Feminist №1
Girls Who Ride Horses
The first time I really, genuinely thought about the fact that I was a girl, I was five. My dad had taken me to a playground at one of the old British clubs in Cairo, Egypt. I was riding a toy horse side-saddle, and I fell off. My dad asked why I had been sitting on the toy horse that way; it clearly wasn’t safe. I knew better.
At the time, I lived and breathed a deep and unwavering love of Disney Princesses and American cartoons. Those delicate and ladies sat with the grace and dignity I thought had been afforded them by their rank. No one actually rode like that anymore, but I didn’t care.
And so, in my young wisdom, I responded with something along the lines of “Because I’m a girl,” as though it were the most obvious thing in the world. Girls — especially the dainty ones on the English-speaking TV channels — rode side-saddle, and boys rode frontwards. Girls were jostled and tossed, boys were stable and comfortable. Girls fell off horses; boys did not.
My father is a wonderful person, so naturally he rolled his eyes; “Sit like a person, Mariam. You’re going to fall off and hit your head.” Of course I argued with him. I got on the toy horse and rode the way I thought girls rode. I fell off. I hit my head. When I got up, I had learned my lesson. The Disney Princesses were idiots.
After that instance, I never doubted the fact that I was just as capable, intelligent, and powerful as any boy I knew. My parents made it abundantly clear that they thought so too, each in their own ways. My mother did that thing that every mother does to her young child where, before I could articulate objection, she signed me up for every sport and activity she thought I could possibly be interested in. At the time, it kept us both busy. But retrospectively, her actions helped me understand that I could do literally anything I put my mind to. By believing that I could do the splits, recite my multiplication tables, and write the next bestseller all at once, my mother instilled in me an unshakeable belief in my abilities (those who know me know that my greatest struggle now is understanding that I do, in fact, have limitations).
And of course, both my parents taught me that the most valuable thing in the world is human decency. And a key component of human decency, alongside compassion and understanding, is an unending dedication to equality. I never felt discriminated against until I moved to the United States, where my race and gender were problematic.

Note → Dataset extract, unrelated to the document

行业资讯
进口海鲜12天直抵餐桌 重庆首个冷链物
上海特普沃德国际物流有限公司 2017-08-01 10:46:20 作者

Please, friends, don’t misunderstand me. When I say this is the greatest country in the world, I damn well mean it. While America is nowhere near perfect, this is a country in which we can create change, in which each person, man, woman, or child, has a voice. In which yes, there is discrimination, but there is so much promise of healing that We The People always seem to look past that and still have dreams for better days. This is a country in which hope, feathery as it is, reigns supreme. The last eight years with President Obama have been especially formative — we have elected our first black president, planted the seeds of universal healthcare, and legalized marriage equality. We have created change, and we have made caring the law of the land.

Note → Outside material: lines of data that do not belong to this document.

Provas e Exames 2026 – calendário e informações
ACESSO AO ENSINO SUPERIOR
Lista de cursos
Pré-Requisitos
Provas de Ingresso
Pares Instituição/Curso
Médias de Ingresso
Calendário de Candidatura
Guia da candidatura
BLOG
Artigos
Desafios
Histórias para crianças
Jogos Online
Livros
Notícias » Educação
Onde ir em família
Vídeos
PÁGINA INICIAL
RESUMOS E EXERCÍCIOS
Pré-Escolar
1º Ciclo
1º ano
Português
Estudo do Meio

But we still have so much to do.
I don’t think that I can, in the greatest confidence, write to an audience that does not believe somewhere, deep in their hearts, that there must be equality. And I don’t think I can ask my friends and fellow writers to do so either. The Feminist Papers are not here to preach to the choir. We are not here to be loud, or angry — though in the case of equality and the lack thereof, we have every reason to be.
This publication is here because we believe that everyone on this earth has some idea, even within the smallest shred of their consciousness, of what justice is.

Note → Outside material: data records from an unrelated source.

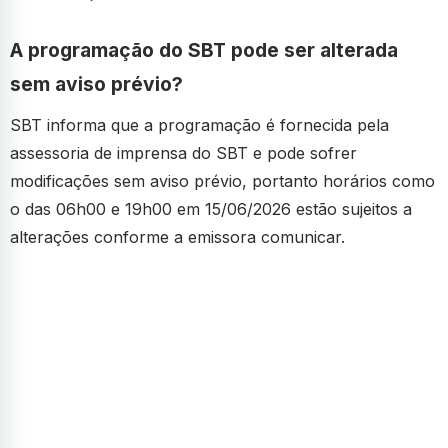
A programação do SBT pode ser alterada
sem aviso prévio?
SBT informa que a programação é fornecida pela
assessoria de imprensa do SBT e pode sofrer
modificações sem aviso prévio, portanto horários como
o das 06h00 e 19h00 em 15/06/2026 estão sujeitos a
alterações conforme a emissora comunicar.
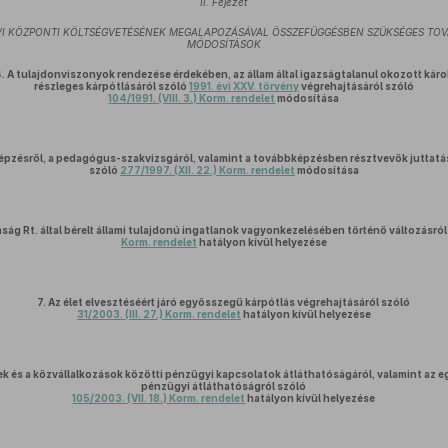
II. Fejezet
ÉVI KÖZPONTI KÖLTSÉGVETÉSÉNEK MEGALAPOZÁSÁVAL ÖSSZEFÜGGÉSBEN SZÜKSÉGES TO
MÓDOSÍTÁSOK
.
A tulajdonviszonyok rendezése érdekében, az állam által igazságtalanul okozott kár
részleges kárpótlásáról szóló
1991. évi XXV. törvény
végrehajtásáról szóló
104/1991. (VIII. 3.) Korm. rendelet
módosítása
zésről, a pedagógus-szakvizsgáról, valamint a továbbképzésben résztvevők juttatás
szóló
277/1997. (XII. 22.) Korm. rendelet
módosítása
ág Rt. által bérelt állami tulajdonú ingatlanok vagyonkezelésében történő változásró
Korm. rendelet
hatályon kívül helyezése
7.
Az élet elvesztéséért járó egyösszegű kárpótlás végrehajtásáról szóló
31/2003. (III. 27.) Korm. rendelet
hatályon kívül helyezése
ek és a közvállalkozások közötti pénzügyi kapcsolatok átláthatóságáról, valamint az e
pénzügyi átláthatóságról szóló
105/2003. (VII. 18.) Korm. rendelet
hatályon kívül helyezése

This publication is here because we are all given a voice, and the writers of this paper would like to use theirs.
This publication is here because there are still people who think there’s a difference between feminism and equality.
This publication is here for girls and women.
This publication is here for boys and men.
This publication is here for those who identify as both or neither and are still denied basic humanity as a result of such.
This publication is here because we have so much to do.
But most importantly, this publication is here to begin a conversation.